● TEXTE EXTRAIT
* * *

[lu] henri calet, je ne sais écrire que ma vie (recueil édité par michel p. schmitt, préface de joseph ponthus)
[#rl21] mon maître et mon vainqueur, roman de françois-henri désérable

[lu] sœurs de sable, roman de stéphane héaume

Rivages, avril 2021, 240 pages, 18 euros

4è de couv : 1958, une station balnéaire écrasée de chaleur. 2018, un surprenant huis clos au décor raffiné. Rose et Amelia, deux femmes malmenées par la vie et que soixante ans séparent n’ont, on pourrait le croire, rien en commun. Pourtant, un homme, un secret, un cadavre vont relier leurs existences et changer leur destin.  En donnant corps à deux turbulentes héroïnes dans un univers plein de mystère, Stéphane Héaume nous prouve, avec malice et fantaisie, qu’il faut toujours se méfier de l’eau qui dort. —  Stéphane Héaume est l’auteur de plusieurs romans dont «Le Clos Lothar» (Zulma, 2002, prix du jury Jean-Giono et prix Emmanuel-Roblès) et «Sheridan Square» (Seuil, 2012, prix de la Ville de Deauville).Avant de lire Sœurs de sable, j'avais lorgné plus ou moins sournoisement sur des avis de lecture qui saluaient l'ambiance légère, voire pétillante, estivale, du dernier roman de Stéphane Héaume.
Loin de moi l'idée de stigmatiser les lecteurs optimistes, mais cela m'étonnait un peu (euphémisme) de l'auteur de Dernière Valse à Venise, et de L'Idole Noire, et redoublait mon envie d'y aller voir moi-même.
Si vous pensez que ma lecture à venir était d'ores et déjà biaisée, tenez-en compte en lisant ce qui suit, ou pas.

Heureusement (pour moi en tout cas) le chapitre incipit concentre mystère, noirceur, et romantisme baroque, comme l'illustrent ces quelques lignes :
“ Une heure qu'il ramait, lui, constant, le geste régulier, sûr de la direction. [...] La nuit posait sur son visage un masque de Charon. [...]
La barque se faufila dans l'enchevêtrement des blocs qui formaient des portiques magnifiques, les tympans déchaussés de temples engloutis. Il y avait là une ouverture qui conduisait à l'intérieur. ”

Autre chose pour me distinguer des premiers lecteurs... (sinon à quoi bon une autre chronique laudative sur un très bon roman !).
Je trouve maintenant le titre trompeur et réducteur même si il est plus attirant que l'aurait été Frères de sable, et que Frères et sœurs de sable ça aurait fait too much. Je m'explique. Il y a matière à interprétation, mais pour moi le sable en question n'est pas celui des criques de Portfou (!), non : c'est celui du Sablier (grand s exprès).

Il n'y a pas que Rose et Amelia qui soient appariées par Chronos (lire la quatrième de couverture en cliquant sur l'image, ou ici, même si je ne suis pas vraiment d'accord avec “héroïnes turbulentes”, “malice et fantaisie”).
Rose n'est pas légère : un beau personnage de femme qui bascule dans l'âge mur, se cherche, s'alcoolise, commet des imprudences (elle aurait dû lire Il suffit d'une nuit de Somerset Maughan).

* * *

● CONSIGNES
[A] D'après la critique de Sœurs de sable, quels prix le roman « Le Clos Lothar » a-t-il obtenus ?
[B] Extrais de la critique de Sœurs de sable le passage qui commence aux mots « Il n'y a pas » et qui s'arrête après « de Somerset Maughan). ».

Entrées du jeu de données
* * *

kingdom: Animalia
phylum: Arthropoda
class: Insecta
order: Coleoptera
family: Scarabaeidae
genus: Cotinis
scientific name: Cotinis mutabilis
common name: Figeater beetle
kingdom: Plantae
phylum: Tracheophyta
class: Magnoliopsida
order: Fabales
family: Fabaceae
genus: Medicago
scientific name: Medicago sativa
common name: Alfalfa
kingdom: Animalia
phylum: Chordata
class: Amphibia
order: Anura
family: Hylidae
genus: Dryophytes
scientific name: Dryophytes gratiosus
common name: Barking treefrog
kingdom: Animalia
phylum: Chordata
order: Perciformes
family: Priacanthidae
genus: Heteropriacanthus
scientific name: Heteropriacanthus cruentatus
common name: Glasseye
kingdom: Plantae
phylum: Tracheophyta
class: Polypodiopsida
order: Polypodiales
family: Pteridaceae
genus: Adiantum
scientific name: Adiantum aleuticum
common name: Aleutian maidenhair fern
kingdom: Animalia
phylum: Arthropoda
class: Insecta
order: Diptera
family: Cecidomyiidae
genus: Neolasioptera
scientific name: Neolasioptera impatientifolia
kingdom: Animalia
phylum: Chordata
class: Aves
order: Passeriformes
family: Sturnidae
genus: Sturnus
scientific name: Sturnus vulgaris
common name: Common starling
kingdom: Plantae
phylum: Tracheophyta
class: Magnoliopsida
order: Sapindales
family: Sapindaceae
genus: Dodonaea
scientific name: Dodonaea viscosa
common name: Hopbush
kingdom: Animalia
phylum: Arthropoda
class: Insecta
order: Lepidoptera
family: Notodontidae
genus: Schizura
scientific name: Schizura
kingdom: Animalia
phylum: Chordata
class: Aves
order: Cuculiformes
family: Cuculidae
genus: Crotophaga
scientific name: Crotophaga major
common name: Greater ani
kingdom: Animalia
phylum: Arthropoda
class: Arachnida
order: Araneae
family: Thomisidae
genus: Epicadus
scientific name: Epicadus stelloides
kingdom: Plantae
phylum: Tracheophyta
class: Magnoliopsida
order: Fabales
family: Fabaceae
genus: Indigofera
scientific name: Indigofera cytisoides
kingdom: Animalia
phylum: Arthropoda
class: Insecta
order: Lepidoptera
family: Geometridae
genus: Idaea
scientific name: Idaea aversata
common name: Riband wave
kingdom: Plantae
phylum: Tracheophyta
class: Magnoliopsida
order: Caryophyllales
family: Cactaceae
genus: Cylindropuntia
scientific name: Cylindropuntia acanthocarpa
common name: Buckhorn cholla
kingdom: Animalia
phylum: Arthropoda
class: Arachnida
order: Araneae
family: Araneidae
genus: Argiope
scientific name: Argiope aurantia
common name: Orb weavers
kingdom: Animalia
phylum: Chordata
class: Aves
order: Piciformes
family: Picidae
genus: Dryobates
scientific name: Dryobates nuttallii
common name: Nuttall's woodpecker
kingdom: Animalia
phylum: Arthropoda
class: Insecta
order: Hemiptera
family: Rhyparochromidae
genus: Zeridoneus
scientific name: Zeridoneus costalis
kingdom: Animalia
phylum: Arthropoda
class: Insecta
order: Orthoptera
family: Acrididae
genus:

* * *

● RÉPONSES PAR CONSIGNE
[A] Le prix du jury Jean-Giono et le prix Emmanuel-Roblès.

[B]
Il n'y a pas que Rose et Amelia qui soient appariées par Chronos (lire la quatrième de couverture en cliquant sur l'image, ou ici, même si je ne suis pas vraiment d'accord avec “héroïnes turbulentes”, “malice et fantaisie”).
Rose n'est pas légère : un beau personnage de femme qui bascule dans l'âge mur, se cherche, s'alcoolise, commet des imprudences (elle aurait dû lire Il suffit d'une nuit de Somerset Maughan).